- **Task details**
Restate the full listing word for word; images stay out of it.

- **Exercise data**

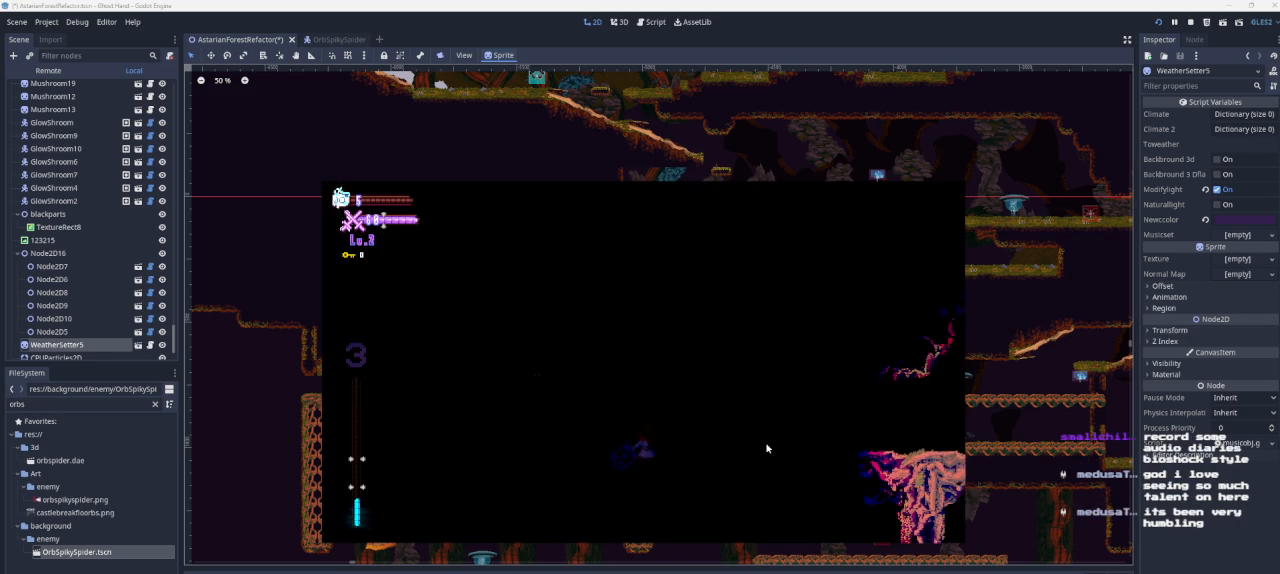
{"buttons": [], "left_stick": "right", "right_stick": "center", "events": [[100, "left_stick", "center"], [200, "left_stick", "right"]]}
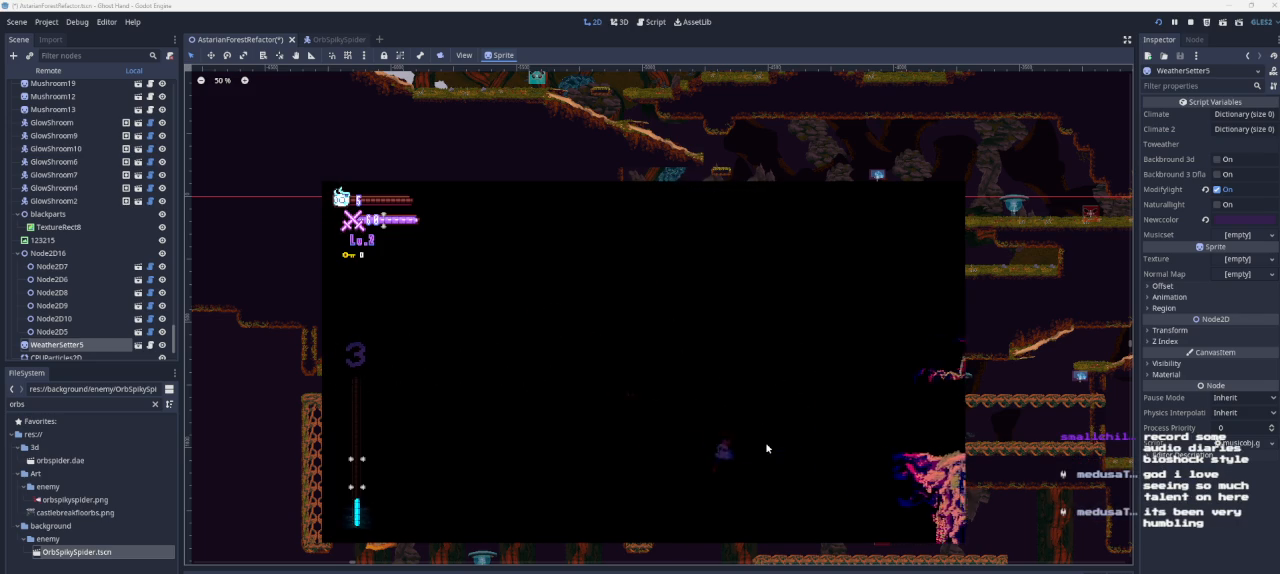
{"buttons": [], "left_stick": "down-left", "right_stick": "center", "events": [[433, "left_stick", "center"], [500, "left_stick", "down-left"]]}
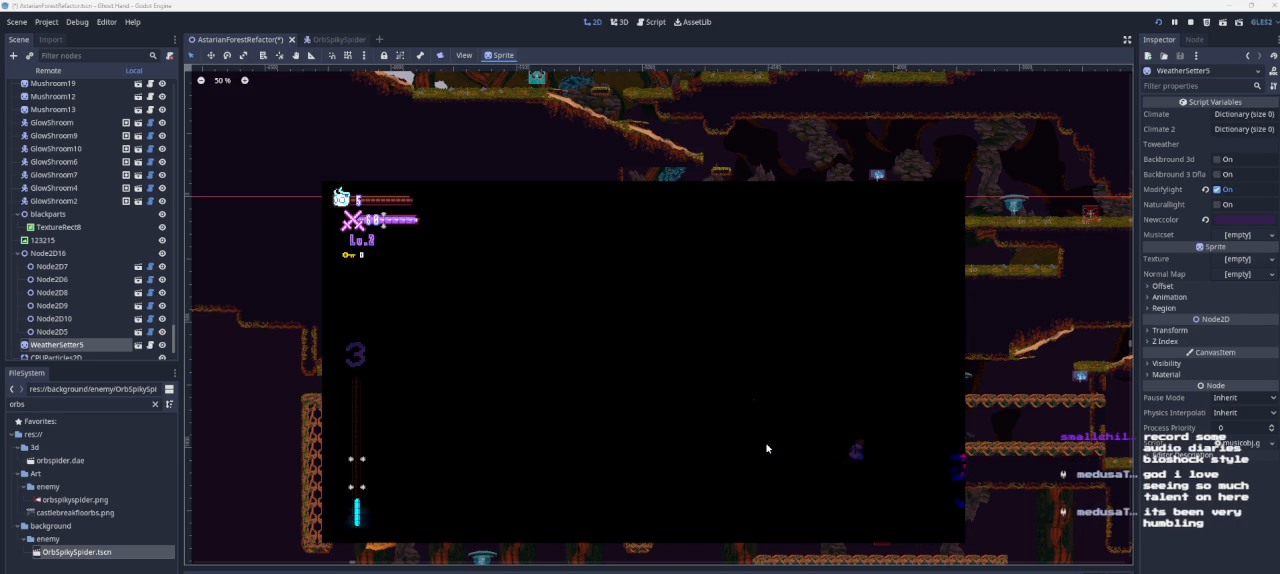
{"buttons": [], "left_stick": "down-left", "right_stick": "center", "events": []}
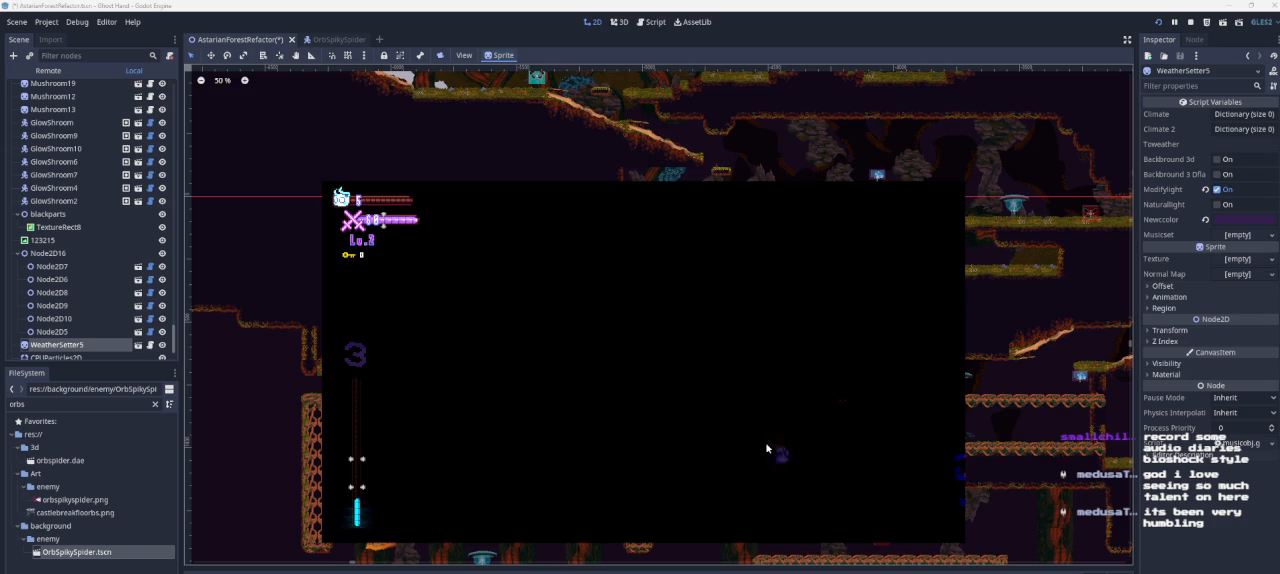
{"buttons": [], "left_stick": "left", "right_stick": "center", "events": [[167, "left_stick", "center"], [467, "left_stick", "left"]]}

- **Written answer**
{"buttons": [], "left_stick": "right", "right_stick": "center", "events": [[100, "left_stick", "center"], [200, "left_stick", "right"]]}
{"buttons": [], "left_stick": "down-left", "right_stick": "center", "events": [[433, "left_stick", "center"], [500, "left_stick", "down-left"]]}
{"buttons": [], "left_stick": "down-left", "right_stick": "center", "events": []}
{"buttons": [], "left_stick": "left", "right_stick": "center", "events": [[167, "left_stick", "center"], [467, "left_stick", "left"]]}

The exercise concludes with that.